SAN JUAN, Puerto Rico — Puerto Rico is now estimating that Hurricane Maria killed more than 1,400 people, far more than the official death toll of 64, in a report to Congress seeking billions to help the island recover from the devastating storm.
The government, relying on updated statistics it first reported in June, said there were 1,427 more deaths from September to December 2017 than the average for the same time period over the previous four years.
In a report to Congress detailing a $139 billion reconstruction plan, the territory’s government said that the additional deaths resulted from the effects of a storm that led to a “cascading failures” in infrastructure across the island of 3.3 million people.
Hurricane Maria, as well as Hurricane Irma two weeks later, knocked out power and water to the island and caused widespread flooding that left many sick and elderly people unable to get medical treatment.
“The hurricanes’ devastating effects on people’s health and safety cannot be overstated,” the government said in the report seeking assistance from Congress to help rebuild an island that was already struggling from a deep economic crisis at the time of the storm.
In the weeks after the storm, Puerto Rican officials said the storm directly caused 64 deaths, many in landslides or flooding. But they have long publicly said that far more people died due to indirect effects of the powerful storm.
The more exact number has been a matter of debate and the government itself released the 1,427 count in June. But it said it would wait to update its official tally until receiving a report it commissioned from George Washington University. That report is due in coming weeks.
The use of the higher death toll in the report to Congress was first reported Thursday by The New York Times.
Most of the deaths occurred not in the initial storm on Sept. 20, but in the ensuing days and weeks when the island-wide electricity outage and roads blocked by downed power lines and other debris made it difficult to move around and emergency services were stretched beyond their capabilities.

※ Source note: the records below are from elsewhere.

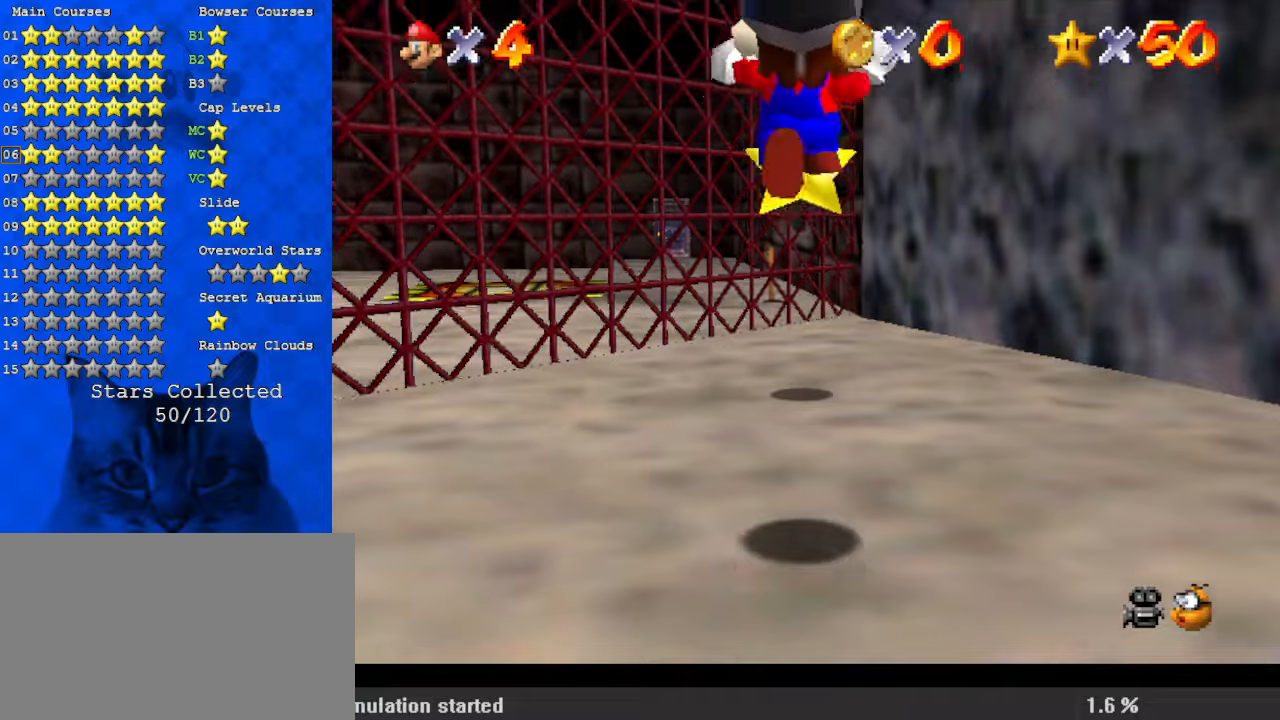
{"keys": [], "events": [[34, "c", "up"], [100, "up", "up"]]}
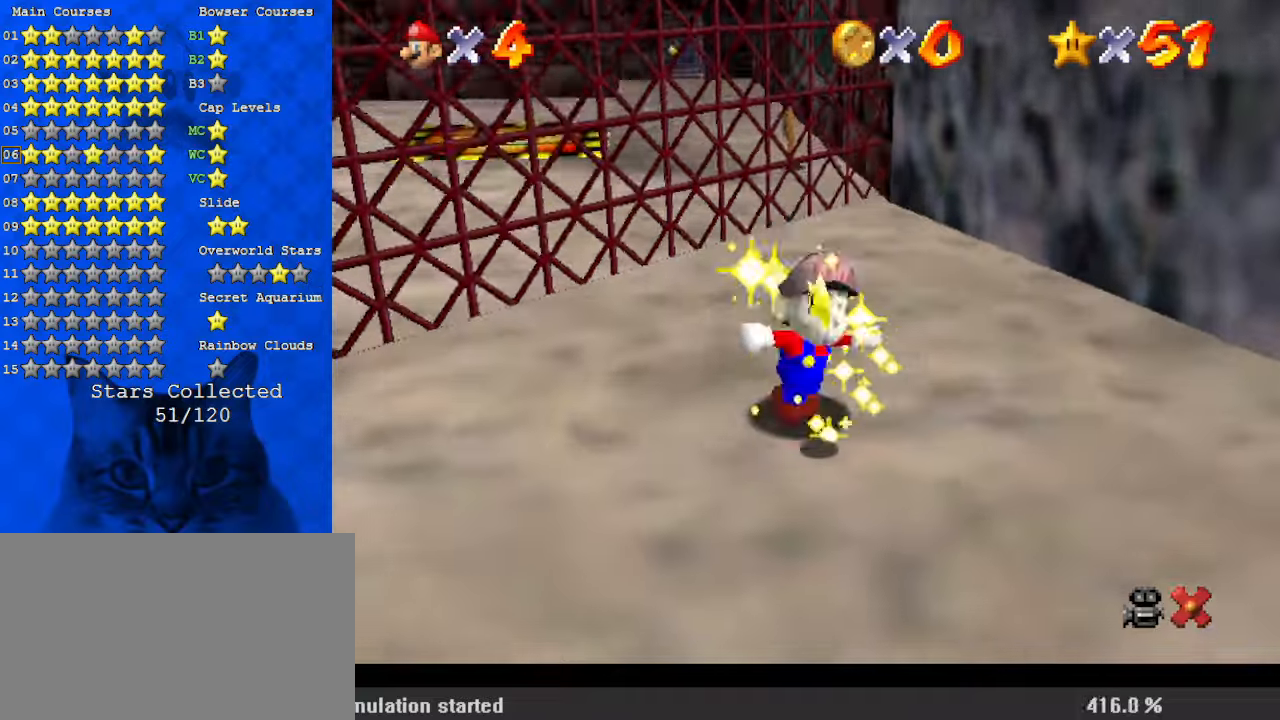
{"keys": [], "events": []}
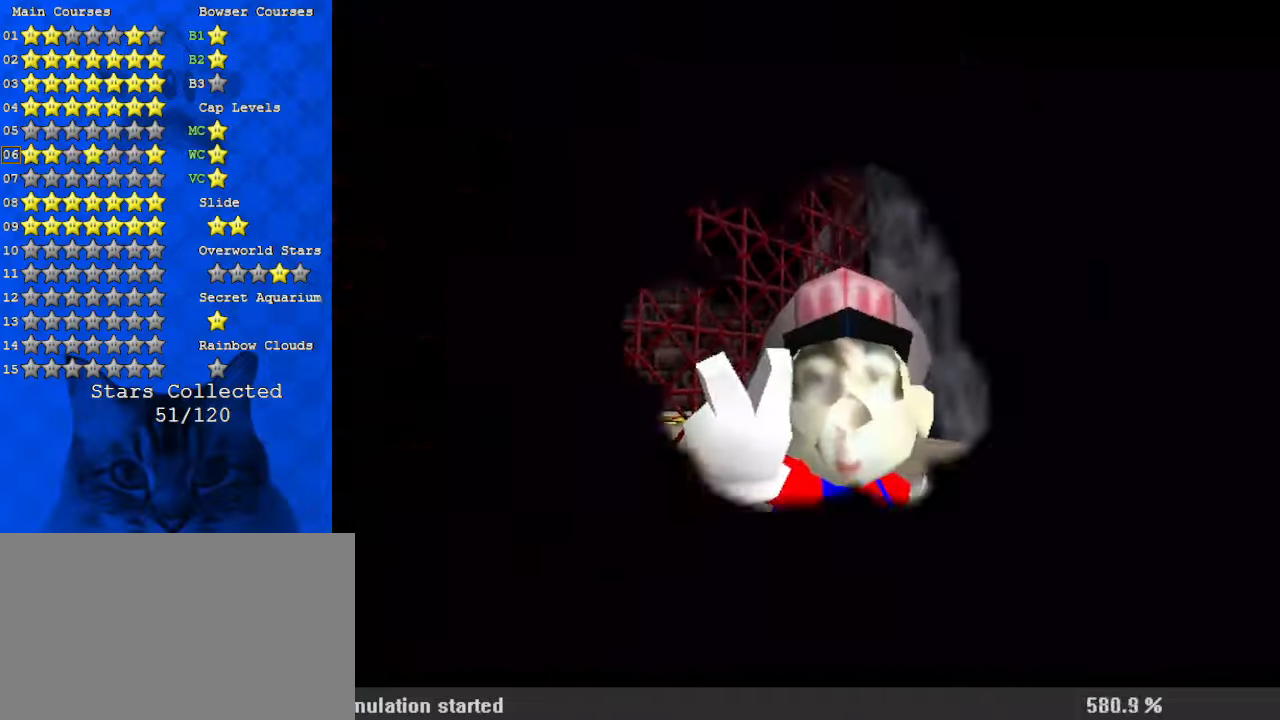
{"keys": [], "events": []}
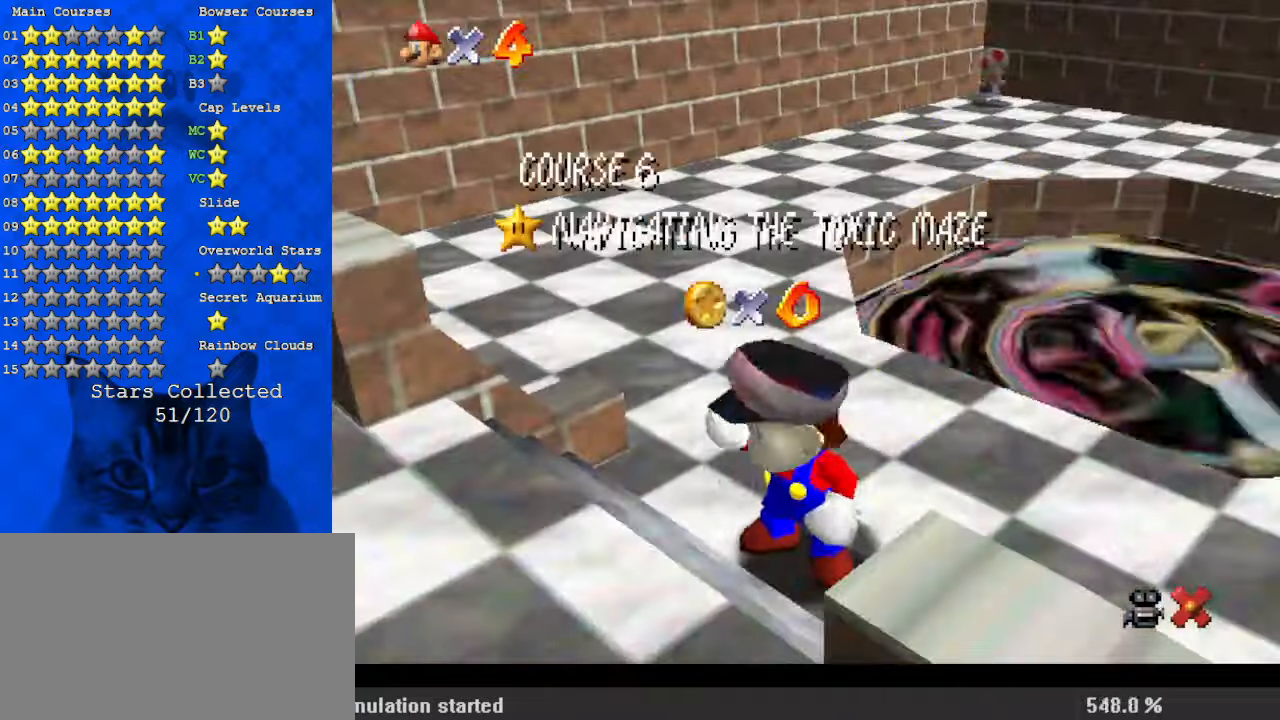
{"keys": [], "events": []}
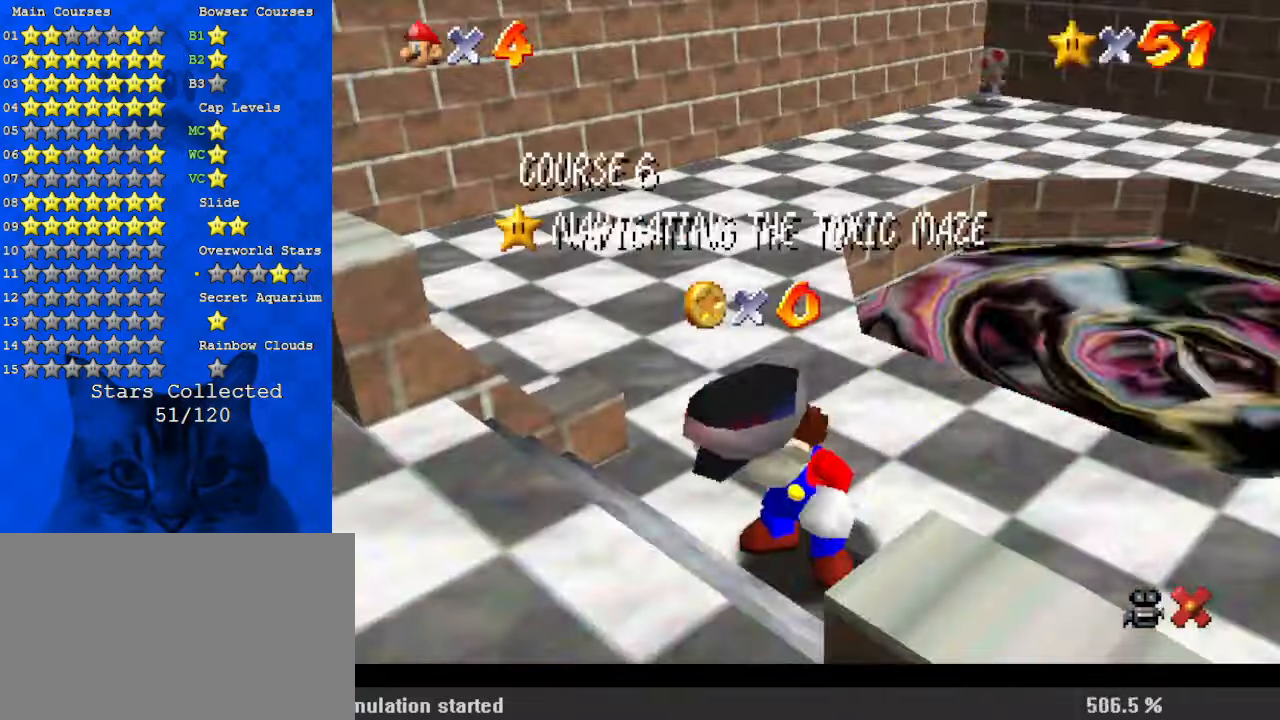
{"keys": ["right", "shift", "up"], "events": [[400, "shift", "down"], [467, "right", "down"], [467, "up", "down"]]}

Government agencies have used various methods to count storm deaths over the years, with authorities generally trying to sort them into direct and indirect to include people whose deaths are tied to a natural disaster without necessarily being obviously caused by it.
New York Congresswoman Nydia Velazquez, who was born in Puerto Rico, has called for legislation that would establish federal standards for death counts after disaster. “It has been tragically clear for some time that the devastation from Irma and Maria was many magnitudes worse than the official death toll suggested,” she said.